- _Extract to read_
####
Faith · Family/Motherhood/Military Life

I Am a Failure…or Am I?

I struggle with this desire to be perfect.

I hold these expectations for myself that are far from obtainable. These expectations put on my shoulders by the worlds’ standards oftentimes leave me feeling like a failure.

A failure to look a certain way.

A failure at being a certain type of mother.

A failure at being a trophy military wife.

A failure career wise.

A failure in general.

It is something I struggle with very much. I used to think it was a form of OCD. Now, I realize, it’s that I’m a perfectionist. There, I said it! My name is Lacy and I’m a perfectionist!

It took me almost having a nervous breakdown from hosting a holiday party recently to come to this conclusion. Ok, does sitting in my kitchen bawling from being overwhelmed count as a breakdown? If so, then I had a full-blown breakdown!

I was overwhelmed by this need to have my house be a certain way. In addition to wanting it clean and tidy, I also wanted all of the clutter gone. I wanted it fresh and beachy feeling. I wanted it to feel welcoming. I wanted it to be worthy of having company over.

Most of all, I wanted it to look in real life,

how I pictured it in my head…perfect!

I called my mom and a few of my closest friends and cried out for help! Not cleaning help. Rather, “talk some sense into me because I’m losing it” type help. The one thing they ALL said, was, “Lacy, it doesn’t have to be perfect! Your home is always welcoming and beautiful. It’s probably party ready right now in fact. Calm down!”
####
- _Set problem A_
Rewrite the part of the perfectionism post that opens with the words "I hold these" and closes with "I’m a perfectionist!", switching "perfectionist" to "people-pleaser".
- _Set problem B_
In the perfectionism post, what did the writer once think her struggle was a form of?
- _Set problem C_
Extend the perfectionism post with new writing that follows on from its final sentence.
####
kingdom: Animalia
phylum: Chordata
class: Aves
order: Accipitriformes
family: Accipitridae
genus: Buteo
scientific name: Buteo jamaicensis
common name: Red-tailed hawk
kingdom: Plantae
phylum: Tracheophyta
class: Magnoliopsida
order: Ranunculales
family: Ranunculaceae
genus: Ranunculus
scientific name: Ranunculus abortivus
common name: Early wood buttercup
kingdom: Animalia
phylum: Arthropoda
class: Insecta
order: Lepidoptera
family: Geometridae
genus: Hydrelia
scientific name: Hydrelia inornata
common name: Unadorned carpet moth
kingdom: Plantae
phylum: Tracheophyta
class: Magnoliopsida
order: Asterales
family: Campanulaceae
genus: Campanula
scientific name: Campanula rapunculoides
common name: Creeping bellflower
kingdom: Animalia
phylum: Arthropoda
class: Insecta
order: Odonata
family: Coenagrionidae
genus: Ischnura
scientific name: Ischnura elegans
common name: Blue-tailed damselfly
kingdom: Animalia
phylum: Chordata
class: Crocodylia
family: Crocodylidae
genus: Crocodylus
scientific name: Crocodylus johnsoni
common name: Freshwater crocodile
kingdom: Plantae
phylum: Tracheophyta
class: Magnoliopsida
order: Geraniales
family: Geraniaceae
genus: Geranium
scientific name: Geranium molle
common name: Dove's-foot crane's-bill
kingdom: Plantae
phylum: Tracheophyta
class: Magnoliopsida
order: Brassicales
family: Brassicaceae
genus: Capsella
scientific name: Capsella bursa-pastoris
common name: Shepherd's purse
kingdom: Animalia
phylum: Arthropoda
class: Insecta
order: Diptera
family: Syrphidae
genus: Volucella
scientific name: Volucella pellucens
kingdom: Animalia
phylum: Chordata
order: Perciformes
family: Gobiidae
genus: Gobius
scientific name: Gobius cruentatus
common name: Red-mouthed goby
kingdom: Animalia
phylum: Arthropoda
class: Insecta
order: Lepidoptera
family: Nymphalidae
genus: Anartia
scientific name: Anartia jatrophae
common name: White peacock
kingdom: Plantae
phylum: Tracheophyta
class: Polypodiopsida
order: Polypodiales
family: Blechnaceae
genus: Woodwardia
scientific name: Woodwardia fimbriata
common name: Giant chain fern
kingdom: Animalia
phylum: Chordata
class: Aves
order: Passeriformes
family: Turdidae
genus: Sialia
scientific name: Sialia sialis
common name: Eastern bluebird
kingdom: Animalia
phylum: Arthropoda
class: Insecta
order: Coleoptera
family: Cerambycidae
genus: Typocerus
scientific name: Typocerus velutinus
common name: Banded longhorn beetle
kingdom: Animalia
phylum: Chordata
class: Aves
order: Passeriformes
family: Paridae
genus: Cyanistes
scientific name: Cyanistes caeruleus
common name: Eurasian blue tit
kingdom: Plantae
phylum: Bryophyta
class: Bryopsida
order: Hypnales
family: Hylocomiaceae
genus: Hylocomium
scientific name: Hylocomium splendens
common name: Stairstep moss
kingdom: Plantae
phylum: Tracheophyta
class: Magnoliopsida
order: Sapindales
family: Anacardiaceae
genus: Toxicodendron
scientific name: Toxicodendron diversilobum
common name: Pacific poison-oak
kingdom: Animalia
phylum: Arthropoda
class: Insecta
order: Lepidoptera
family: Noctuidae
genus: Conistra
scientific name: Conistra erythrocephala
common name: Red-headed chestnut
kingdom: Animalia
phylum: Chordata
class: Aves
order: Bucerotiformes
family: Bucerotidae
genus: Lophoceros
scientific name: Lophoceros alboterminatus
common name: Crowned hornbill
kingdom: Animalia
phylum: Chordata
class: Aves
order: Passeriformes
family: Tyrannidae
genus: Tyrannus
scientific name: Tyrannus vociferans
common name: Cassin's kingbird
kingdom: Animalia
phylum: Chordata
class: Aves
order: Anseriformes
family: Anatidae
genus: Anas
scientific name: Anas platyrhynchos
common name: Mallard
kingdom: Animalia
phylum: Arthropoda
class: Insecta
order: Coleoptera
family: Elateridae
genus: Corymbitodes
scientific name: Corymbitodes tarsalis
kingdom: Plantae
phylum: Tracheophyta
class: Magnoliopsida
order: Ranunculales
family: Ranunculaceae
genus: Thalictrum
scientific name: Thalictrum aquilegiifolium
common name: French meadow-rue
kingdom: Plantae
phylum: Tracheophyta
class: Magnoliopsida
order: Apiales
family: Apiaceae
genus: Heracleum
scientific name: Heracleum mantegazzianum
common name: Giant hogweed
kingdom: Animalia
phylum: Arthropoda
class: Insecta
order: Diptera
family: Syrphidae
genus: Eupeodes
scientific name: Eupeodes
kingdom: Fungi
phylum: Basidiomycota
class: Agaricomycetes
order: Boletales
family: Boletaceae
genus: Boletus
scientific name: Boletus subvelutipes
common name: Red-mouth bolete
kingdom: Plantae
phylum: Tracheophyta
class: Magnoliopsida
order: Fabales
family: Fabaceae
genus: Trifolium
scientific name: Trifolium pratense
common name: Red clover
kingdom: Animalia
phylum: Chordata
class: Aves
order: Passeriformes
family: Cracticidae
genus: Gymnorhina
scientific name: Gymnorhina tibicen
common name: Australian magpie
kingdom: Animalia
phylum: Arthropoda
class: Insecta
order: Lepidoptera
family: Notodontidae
####
- _Written response A_
I hold these expectations for myself that are far from obtainable. These expectations put on my shoulders by the worlds’ standards oftentimes leave me feeling like a failure.

A failure to look a certain way.

A failure at being a certain type of mother.

A failure at being a trophy military wife.

A failure career wise.

A failure in general.

It is something I struggle with very much. I used to think it was a form of OCD. Now, I realize, it’s that I’m a people-pleaser. There, I said it! My name is Lacy and I’m a people-pleaser!

- _Written response B_
A form of OCD.

- _Written response C_
My sister sent me a text with this picture…I took it as a hint that I needed to lower my expectations a tad bit!

I took a few breaths (probably 47822 to be exact). Said a prayer to God to clear my mind and refocus my heart.

This made me realize I needed to do something because this desire to be perfect was starting to make me go crazy.

I wasn’t myself.

I had lost sight of my usually happy “see the good in everything” self.

I was starting to focus on the things that stressed me out rather than the good things.

It was in this moment,

I was reminded that God didn’t create us to be perfect for a reason.

It’s in these moments where I feel I’m falling short,

that I need to come to Him for strength.

He can fill the gap of my imperfection.

When life gets messy, I need to ask myself, “who am I doing this for?” My kids? My husband? Is it to impress someone? Is it to make me feel like I didn’t fail today because I “totally crushed it” by baking those cookies to pass out? I need to be doing this for God-not anyone else!

I need to refocus my thoughts. Instead of thinking my life is defined by meeting a certain standard thrown at me by Pinterest or filtered Instagram photos, I need to focus on living my life in a way that others can see Christ.

I feel God is growing me as a person through this.

Imperfection does NOT equal failure.

It just means I am human. It means I’m growing-just like everyone else. We will always be imperfect. We will never be “enough.” But, as long as I keep focused on carrying out what God desires for my life, I AM ENOUGH!

This time of year, I’m reminded of the night baby Jesus was born.

In a barn!

In a manger.

Was this perfect?

Not at all!

Mary leaned on God to make a far from perfect setting into one we still to this day are learning from.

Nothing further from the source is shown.